In response to the second argument: People who argue that the term “cis” is unnecessary are overwhelmingly almost always ignorant cis people, so of course they don’t understand why the term is necessary – they’ve gone through life assuming everyone is cis unless told otherwise, and so they don’t see a reason why it would ever be important to have a word to describe “normal,” non-trans folks.

When trying to explain why the term is needed, I always refer back to a story I was told by a wonderful trans woman who came to teach my volunteer group about trans issues. She was at a psychiatric consultation in a queer-friendly health centre. The psychiatrist was asking her various questions about her mental health situation and her life. The woman said she was attracted primarily to other women, and the psychiatrist said, “So are you mostly attracted to trans women, or real women?”

Obviously, as a trans woman, the term “real women” used to describe cis women can be not only deeply offensive, but also horrifically triggering in some cases. Trans people have spent their entire lives being told they “aren’t really” their gender, even though they’ve usually known their true gender since they were old enough to understand such things. There is no reason whatsoever for anyone to dredge up those horrible memories and feelings by using offensive terms like “real man” or “real woman,” which is why the word “cis” is proposed as a respectful alternative to those kinds of phrases.

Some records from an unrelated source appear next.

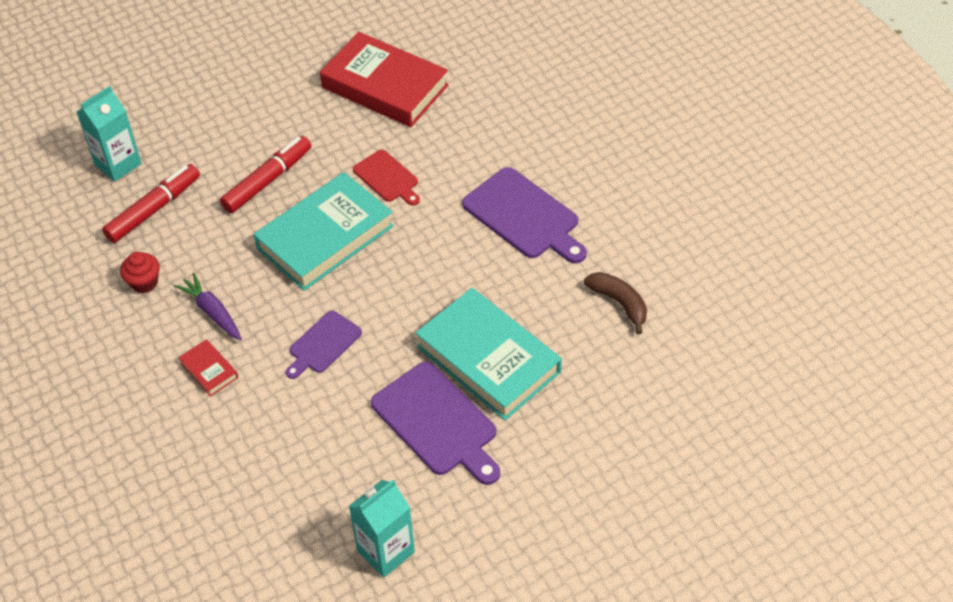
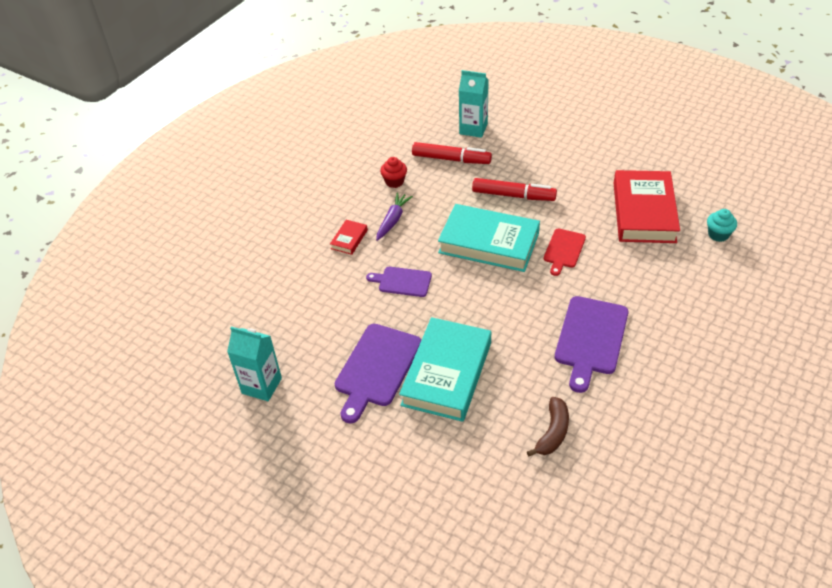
camera: 65 degrees right, 5 degrees down
(461, 49) = (718, 234): none -> turquoise cupcake

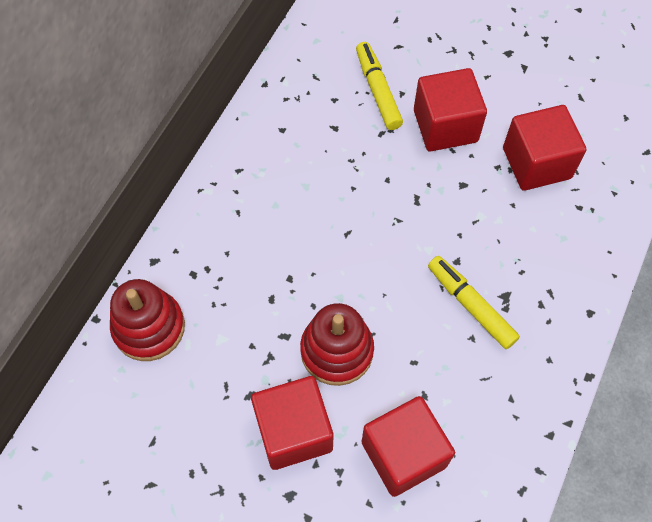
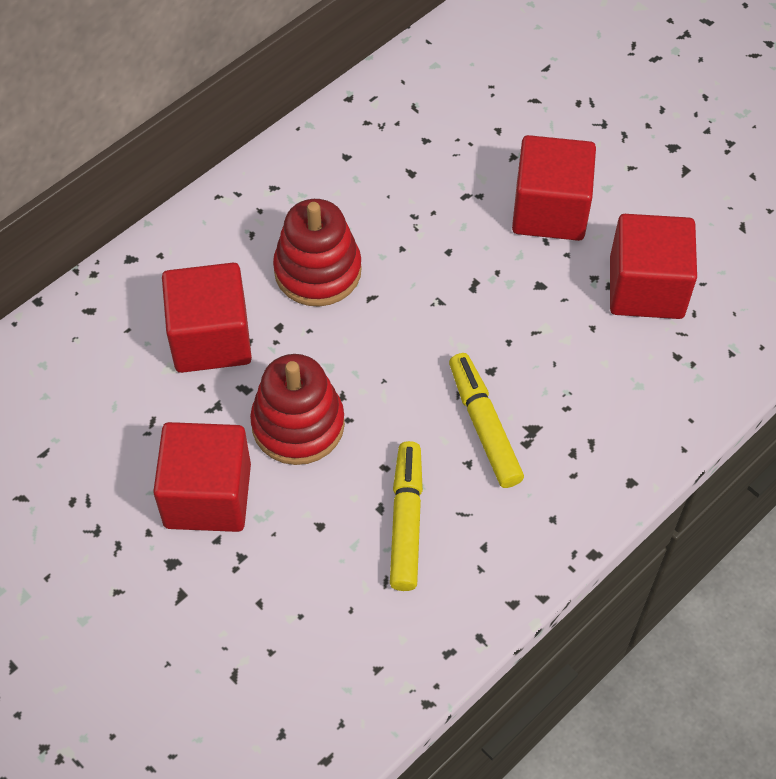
camera: 20 degrees right, 5 degrees down
(149, 327) = (93, 329): red stacking toy -> red stacking toy (318, 271)
(378, 91) = (484, 145): yellow marker -> yellow marker (406, 521)
(403, 454) = (325, 563): red cube -> red cube (211, 338)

Bottom line: “Real” is a point of debate – the world may never agree on whether it’s a penis or a mental perception that makes a man a “real man” – but “cis” and “trans” are not. They are inoffensive, objective terms, designed to differentiate between two groups of people without hurting anyone in either group, and for the most part, they do this very well, so we should use them.

Readers: Do you hear the word “cis” being used in your circles? What are your thoughts on its validity, connotations, and usage? Do you identify as cis? Why or why not?